THE TASK: Every line of the listing should be retyped exactly, but none of the pictures should be.

GIVEN DATA:

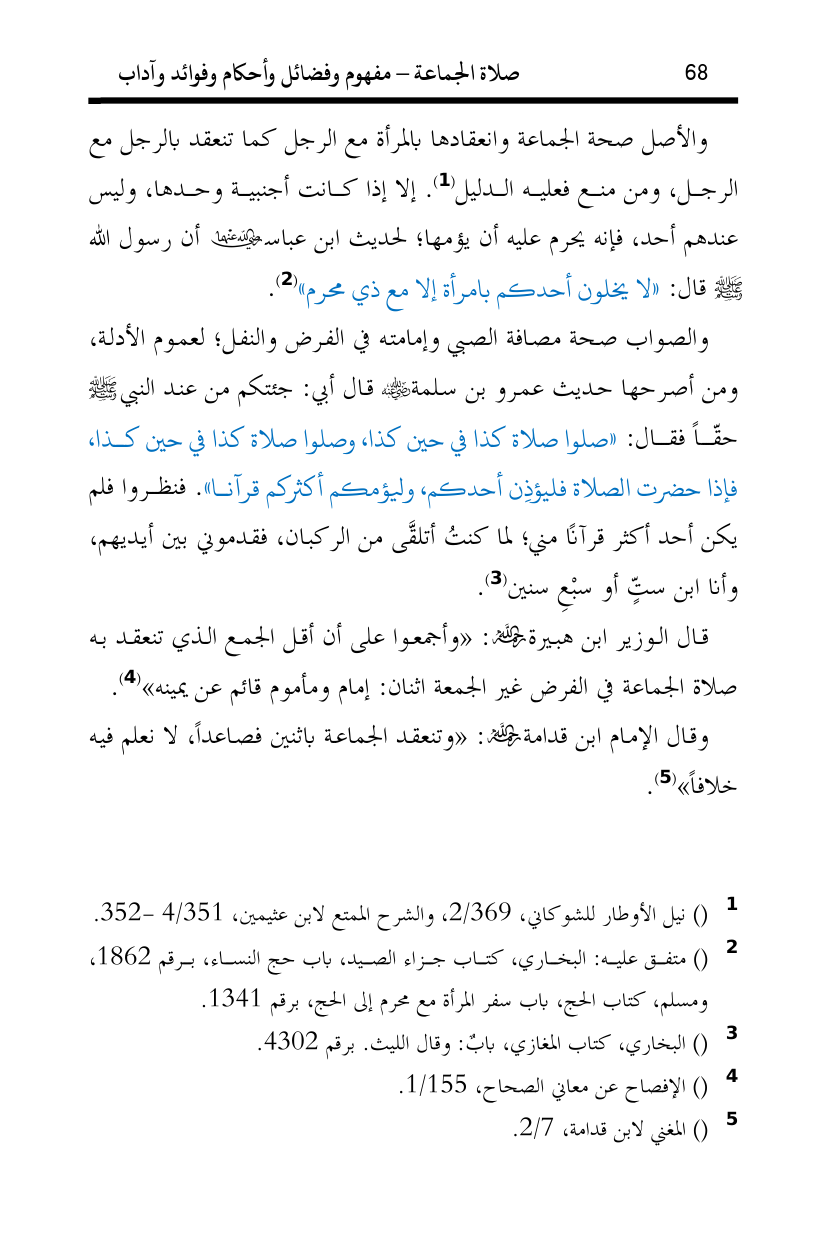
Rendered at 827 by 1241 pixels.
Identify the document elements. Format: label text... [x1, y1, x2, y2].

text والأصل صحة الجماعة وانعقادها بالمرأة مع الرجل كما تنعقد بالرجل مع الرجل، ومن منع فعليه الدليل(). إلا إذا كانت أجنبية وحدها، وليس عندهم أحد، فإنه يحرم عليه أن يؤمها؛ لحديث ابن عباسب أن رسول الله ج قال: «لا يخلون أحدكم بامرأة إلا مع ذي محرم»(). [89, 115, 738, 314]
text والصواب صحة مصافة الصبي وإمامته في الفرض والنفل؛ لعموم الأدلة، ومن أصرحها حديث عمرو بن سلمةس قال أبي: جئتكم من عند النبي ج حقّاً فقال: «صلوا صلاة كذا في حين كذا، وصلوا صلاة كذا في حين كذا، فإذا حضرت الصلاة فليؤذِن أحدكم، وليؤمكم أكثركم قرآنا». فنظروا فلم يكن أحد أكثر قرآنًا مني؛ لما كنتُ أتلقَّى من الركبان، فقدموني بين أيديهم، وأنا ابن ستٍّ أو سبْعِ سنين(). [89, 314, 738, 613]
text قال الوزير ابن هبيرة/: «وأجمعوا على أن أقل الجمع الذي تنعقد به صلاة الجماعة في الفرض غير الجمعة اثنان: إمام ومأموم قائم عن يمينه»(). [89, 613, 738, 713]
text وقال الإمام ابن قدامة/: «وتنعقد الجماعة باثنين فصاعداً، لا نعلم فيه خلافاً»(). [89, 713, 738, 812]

EXPECTED ANSWER:
Rendered at 827 by 1241 pixels.
Identify the document elements. Format: label text... [x1, y1, x2, y2].

text والأصل صحة الجماعة وانعقادها بالمرأة مع الرجل كما تنعقد بالرجل مع الرجل، ومن منع فعليه الدليل(). إلا إذا كانت أجنبية وحدها، وليس عندهم أحد، فإنه يحرم عليه أن يؤمها؛ لحديث ابن عباسب أن رسول الله ج قال: «لا يخلون أحدكم بامرأة إلا مع ذي محرم»(). [89, 115, 738, 314]
text والصواب صحة مصافة الصبي وإمامته في الفرض والنفل؛ لعموم الأدلة، ومن أصرحها حديث عمرو بن سلمةس قال أبي: جئتكم من عند النبي ج حقّاً فقال: «صلوا صلاة كذا في حين كذا، وصلوا صلاة كذا في حين كذا، فإذا حضرت الصلاة فليؤذِن أحدكم، وليؤمكم أكثركم قرآنا». فنظروا فلم يكن أحد أكثر قرآنًا مني؛ لما كنتُ أتلقَّى من الركبان، فقدموني بين أيديهم، وأنا ابن ستٍّ أو سبْعِ سنين(). [89, 314, 738, 613]
text قال الوزير ابن هبيرة/: «وأجمعوا على أن أقل الجمع الذي تنعقد به صلاة الجماعة في الفرض غير الجمعة اثنان: إمام ومأموم قائم عن يمينه»(). [89, 613, 738, 713]
text وقال الإمام ابن قدامة/: «وتنعقد الجماعة باثنين فصاعداً، لا نعلم فيه خلافاً»(). [89, 713, 738, 812]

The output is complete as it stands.